The fact that there was no difference in voluntary food intake at 16.00, in the evening or during the following morning is important to consider. In order for the increase in satiety to contribute to maintenance of energy balance, a spontaneous decrease in voluntary food intake is necessary. When using an ad libitum meal as a marker for how a test meal affects following voluntary food intake, the timing of the ad libitum meal is central; and the fact that there was no significant difference in hunger at the time of the ad libitum meal implies that the meal was planned too late to reflect the differences in hunger that occurred earlier in the day.
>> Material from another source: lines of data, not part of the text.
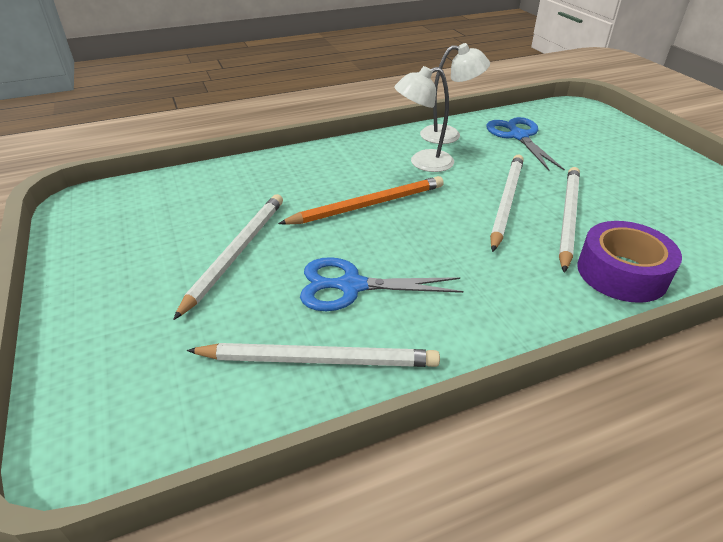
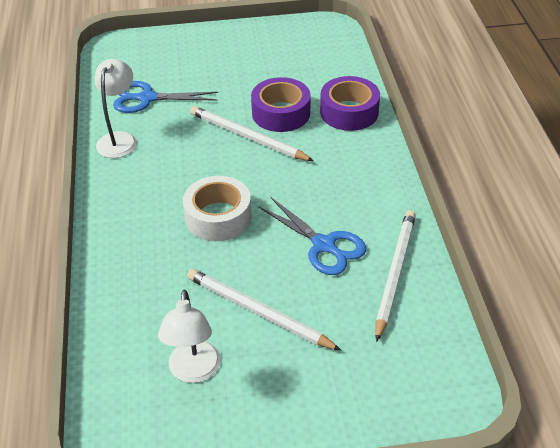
camera: 75 degrees left, 5 degrees up
orange pencil [278,176,444,225] -> white tape [183,176,252,241]
blue scissors [300,257,463,311] -> blue scissors turned 60 degrees counterclockwise [258,197,366,275]
white lamp [394,66,454,172] -> white lamp moved to [158,290,221,383]
white pencil [559,167,580,273] -> purple tape [251,77,311,132]

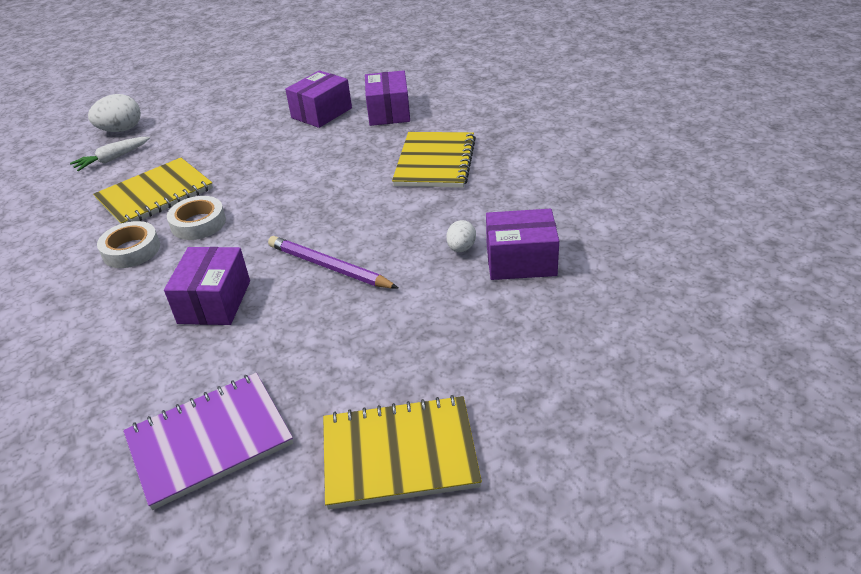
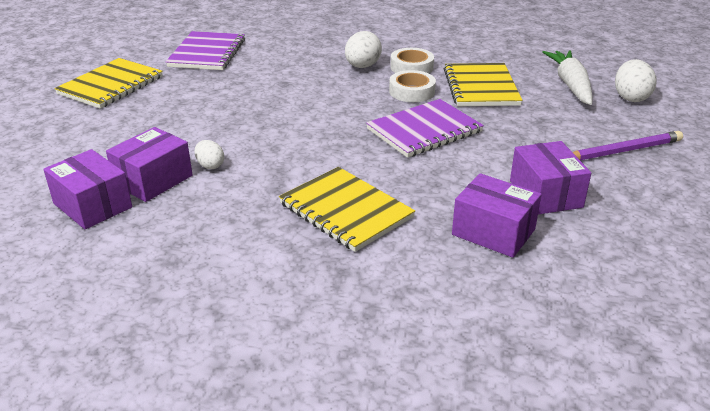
camera: 125 degrees right, 5 degrees down
white carrot [70,137,150,171] -> white carrot [543,50,593,105], size x1.58
purple box [164,247,250,325] -> purple box moved to [43,149,132,229]
purple pencil [268,236,398,289] -> purple pencil moved to [573,131,683,160]
none -> white egg [345,31,382,68]
none -> purple notebook [366,99,484,158]

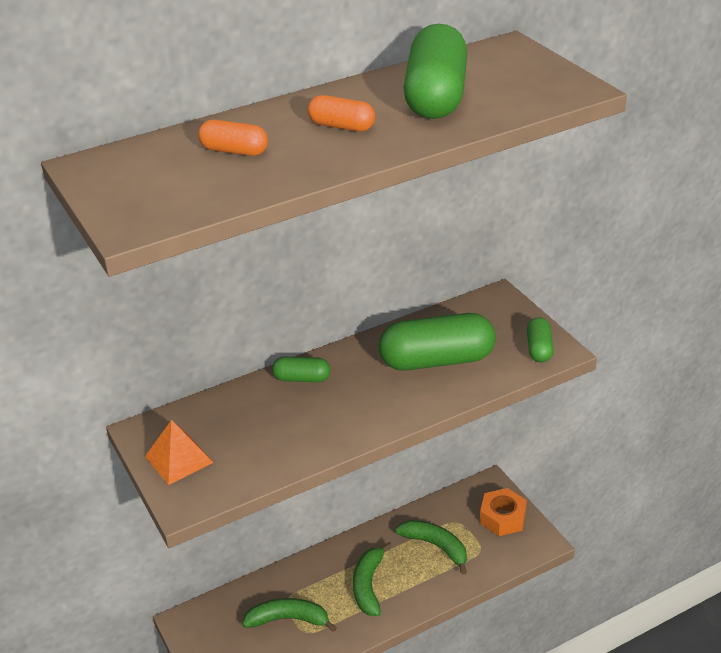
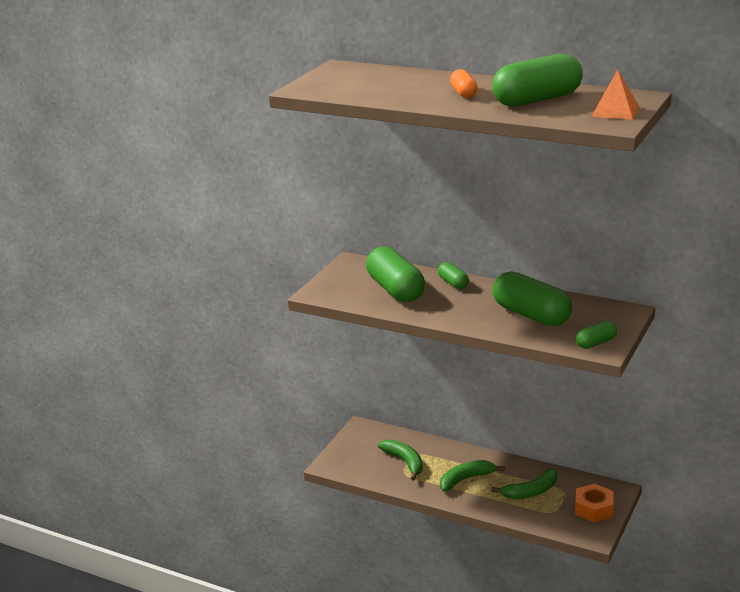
camera: 55 degrees right, 10 degrees down
orange pyramid [145,420,214,485] -> orange pyramid moved to [591,69,639,120]
orange capsule [198,120,268,156] -> none
green banana [395,520,467,575] -> green banana turned 60 degrees clockwise [491,468,557,499]
none -> green capsule [366,246,425,302]

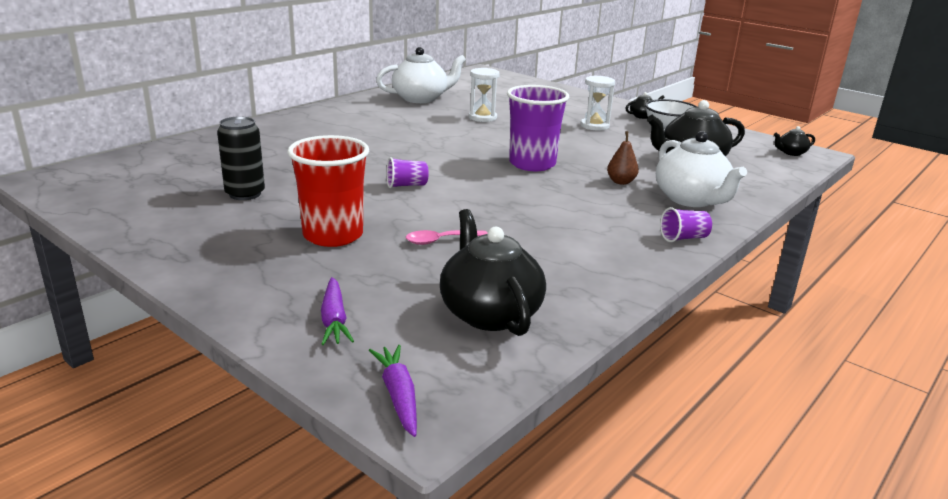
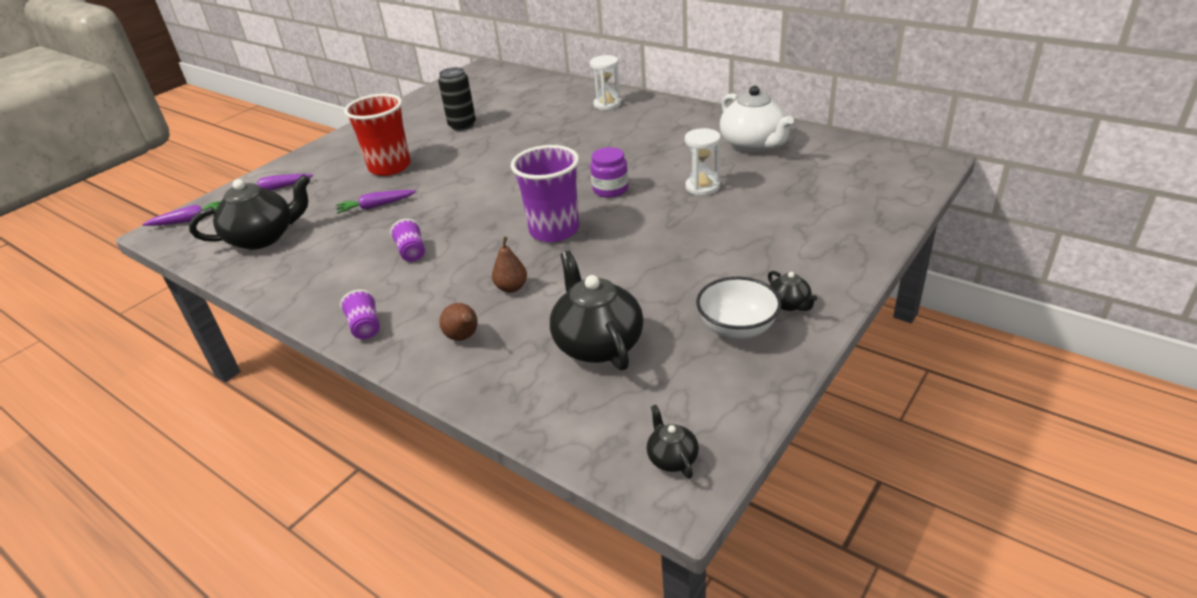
camera: 90 degrees right, 10 degrees up
purple cup [386,157,429,188] -> purple cup moved to [390,219,425,262]
pink spoon [406,230,488,245] -> purple carrot [336,190,416,214]
white hourglass [580,76,615,131] -> white hourglass moved to [590,55,621,110]
white teapot [656,131,747,207] -> brown pear [439,303,478,341]
none -> purple jar [590,147,628,198]

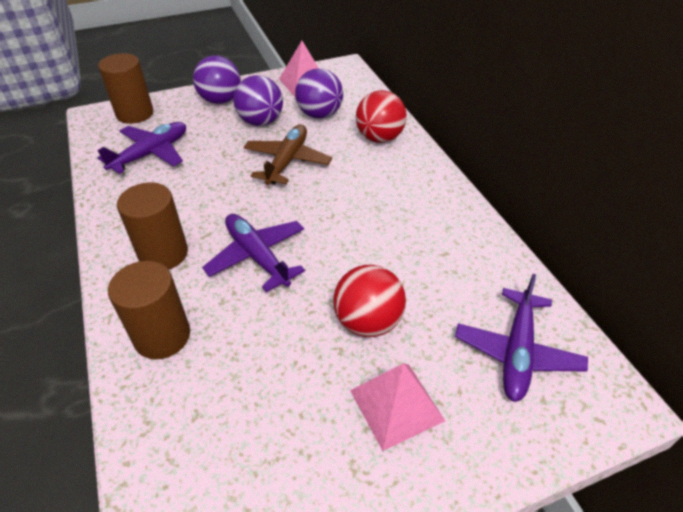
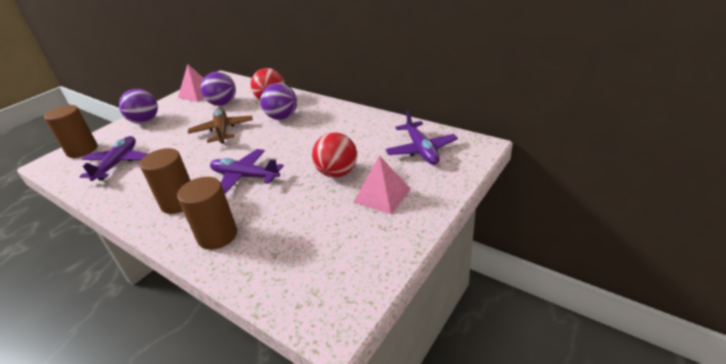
camera: 30 degrees left, 10 degrees down
purple ball [233,75,283,126] -> purple ball moved to [260,83,297,120]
This study was, however, primarily designed to measure appetite over the course of the day under energy-standardised conditions, which ruled out an earlier ad libitum meal. The controlled conditions between 08:00 and 16:00 may have hidden possible effects that rye porridge may provoke in a real life situation, where the availability of food often is unlimited at every hour. One may also speculate that less would be eaten if the rye porridge was served ad libitum, due to its relatively low energy density.

This study has shown that a breakfast based on whole grain rye flakes served as a hot porridge compared to reference wheat bread in a complete breakfast meal gave a significantly increased satiety, subsequent decreased hunger and desire to eat up to 8 h after consumption. However, no effect could be demonstrated on subsequent food intake.

Conflict of Interest and Funding

This study was financed by the producer of the test products, Lantmännen Food R & D, Sweden and conducted by KPL – Centre of Human Studies of Foodstuffs, Uppsala, Sweden (now KPL Good Food Practice AB). KPL is working on commission from clients in food industries and food science. KPL is working independently from the clients.